On my entire life, I had been living through books; every day passes by like leafing each pages, every person I’ve met represents the various characters I’ve read and imagined, every situation happened was the same with every scene I’ve fancied in every story, and the happy endings as much as the depressing and heartbreaking ones all happen. But last week, just as I was to go to my class and I came to pass through a group of students, there was this lone truth I just realized. I am not only living within books, but also I exist in the real world.
Never in my life have I encountered a couple kissing in public, especially when the two of them are both guys. I am aware that such relationships exist and I am okay with it. It’s just that I am not accustomed on those things, and I am only familiar through books itself. I am totally in shocked after seeing them. I didn’t know how to react well so I’d promised that I’ll write it down and think of it myself.

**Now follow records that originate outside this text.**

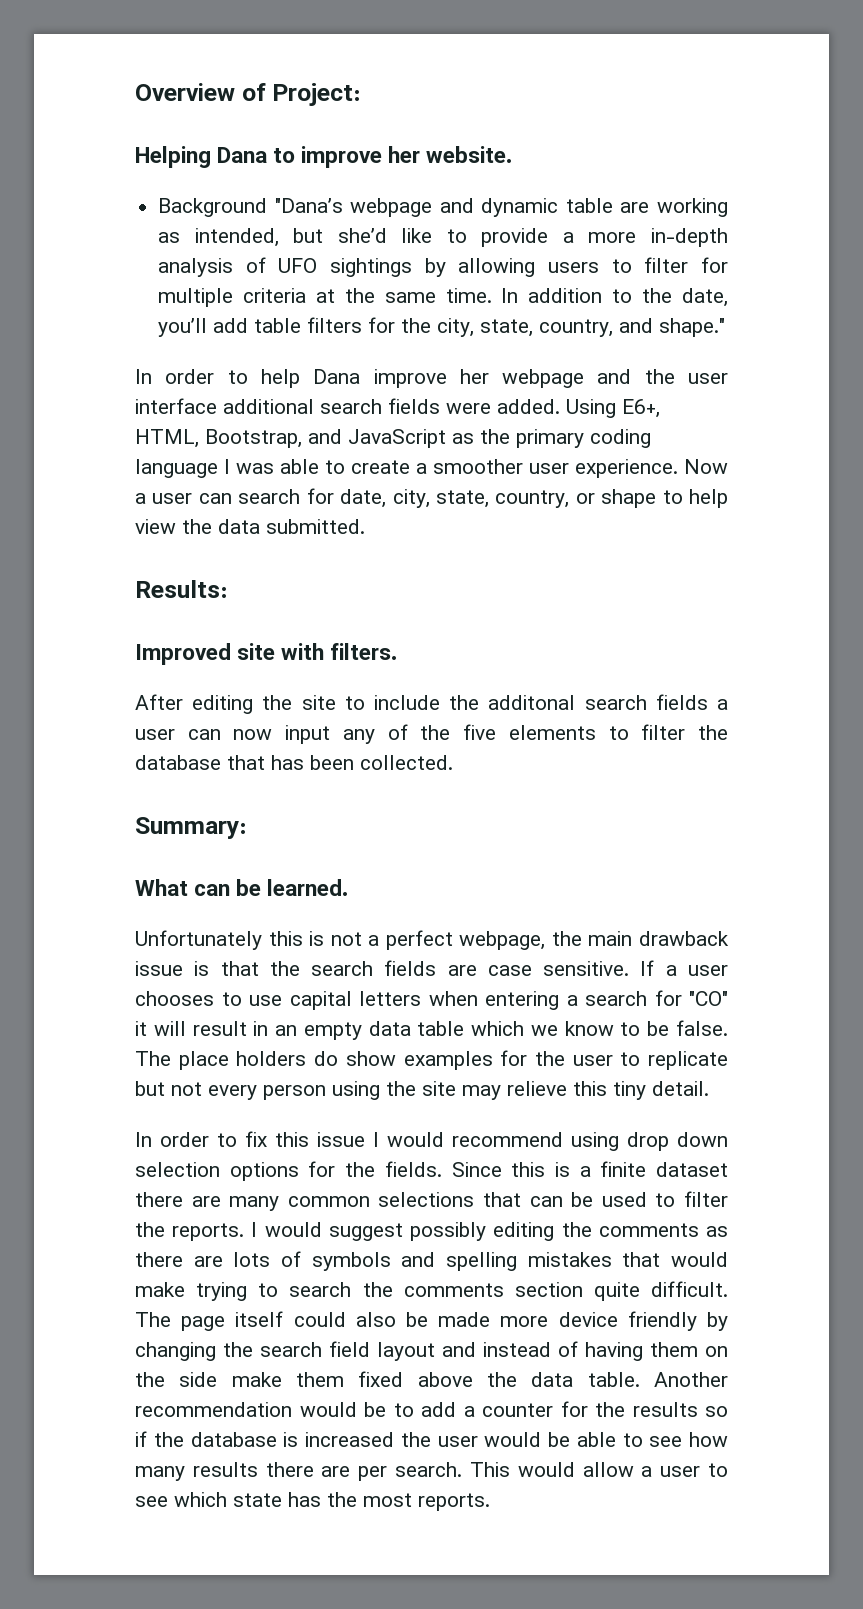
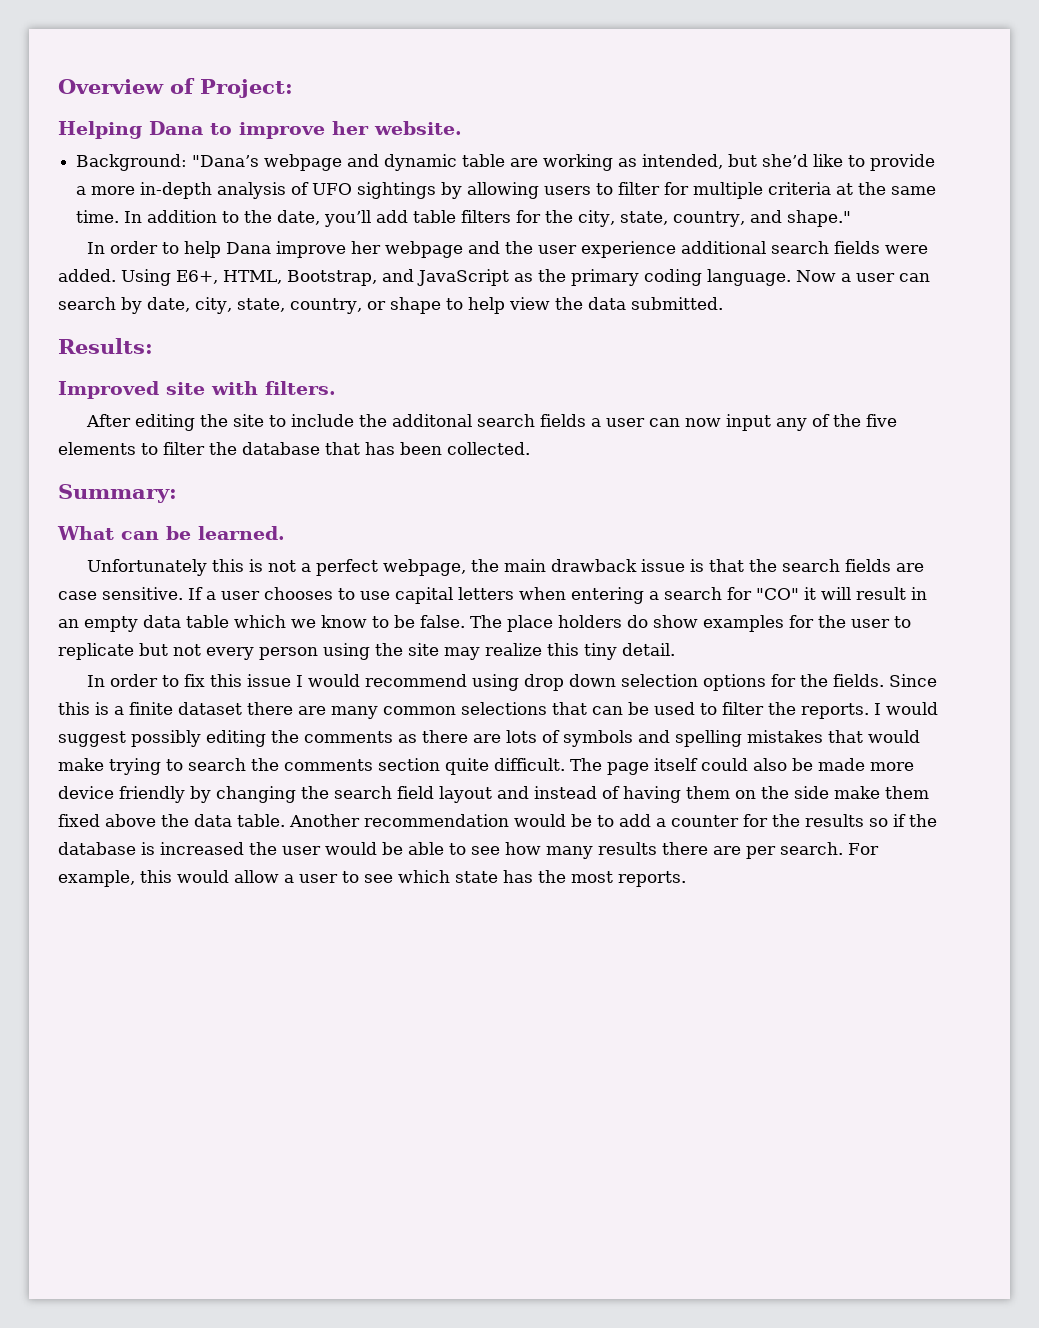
[158,198,268,217] Background -> [76,154,188,171] Background:
[135,398,217,414] interface -> [581,241,677,258] experience
[135,459,678,478] language I was able to create a smoother user experience. -> [707,269,791,286] language.
[306,488,334,504] for -> [121,297,142,314] by
[507,1081,567,1096] relieve -> [485,643,542,656] realize
[469,1462,510,1477] This -> [848,843,879,855] [58,870,172,887] For example, this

The real world is comprised of different people just as the imaginary characters in books. The only difference is that in books, you tend to let your creative mind to picture everything you read and that it is normal for such things to happen because you’re only imagining it; yet in a real world, you do not expect these images you conceived of to happen vividly, instead you reconsider events to occur when there’s a seemingly fitting time for it to happen, considering it will.
Now, I told myself to be release from the boundless life I’ve been living for the past sixteen years, and to consider settling in the real world where all things happen not on my creative imaginations but in actual.